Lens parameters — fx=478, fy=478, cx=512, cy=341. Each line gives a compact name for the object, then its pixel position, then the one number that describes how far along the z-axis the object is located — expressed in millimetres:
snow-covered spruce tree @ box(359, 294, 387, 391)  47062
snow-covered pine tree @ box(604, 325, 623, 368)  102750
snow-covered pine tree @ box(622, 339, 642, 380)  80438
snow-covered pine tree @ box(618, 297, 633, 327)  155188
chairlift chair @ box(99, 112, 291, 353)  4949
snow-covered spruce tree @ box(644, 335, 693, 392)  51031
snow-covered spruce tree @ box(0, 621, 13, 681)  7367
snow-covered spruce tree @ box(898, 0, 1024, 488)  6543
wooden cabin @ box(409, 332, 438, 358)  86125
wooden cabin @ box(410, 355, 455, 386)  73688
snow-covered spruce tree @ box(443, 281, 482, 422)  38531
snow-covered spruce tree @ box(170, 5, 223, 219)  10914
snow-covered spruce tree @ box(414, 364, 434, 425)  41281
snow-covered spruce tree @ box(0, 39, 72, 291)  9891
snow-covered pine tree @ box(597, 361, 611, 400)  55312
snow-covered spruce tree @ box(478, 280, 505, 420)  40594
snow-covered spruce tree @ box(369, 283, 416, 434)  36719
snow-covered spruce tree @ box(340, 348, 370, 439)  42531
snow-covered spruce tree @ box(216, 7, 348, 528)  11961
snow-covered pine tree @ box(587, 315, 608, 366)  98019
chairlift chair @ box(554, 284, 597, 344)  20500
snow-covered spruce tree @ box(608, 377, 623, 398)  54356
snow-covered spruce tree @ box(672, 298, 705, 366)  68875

+ + + + + + +

> [Task description]:
Copy the entries above exactly, but only from the line holding "snow-covered spruce tree @ box(359, 294, 387, 391)" through the line holding "snow-covered spruce tree @ box(340, 348, 370, 439)", both included.

> [Exercise answer]:
snow-covered spruce tree @ box(359, 294, 387, 391)  47062
snow-covered pine tree @ box(604, 325, 623, 368)  102750
snow-covered pine tree @ box(622, 339, 642, 380)  80438
snow-covered pine tree @ box(618, 297, 633, 327)  155188
chairlift chair @ box(99, 112, 291, 353)  4949
snow-covered spruce tree @ box(644, 335, 693, 392)  51031
snow-covered spruce tree @ box(0, 621, 13, 681)  7367
snow-covered spruce tree @ box(898, 0, 1024, 488)  6543
wooden cabin @ box(409, 332, 438, 358)  86125
wooden cabin @ box(410, 355, 455, 386)  73688
snow-covered spruce tree @ box(443, 281, 482, 422)  38531
snow-covered spruce tree @ box(170, 5, 223, 219)  10914
snow-covered spruce tree @ box(414, 364, 434, 425)  41281
snow-covered spruce tree @ box(0, 39, 72, 291)  9891
snow-covered pine tree @ box(597, 361, 611, 400)  55312
snow-covered spruce tree @ box(478, 280, 505, 420)  40594
snow-covered spruce tree @ box(369, 283, 416, 434)  36719
snow-covered spruce tree @ box(340, 348, 370, 439)  42531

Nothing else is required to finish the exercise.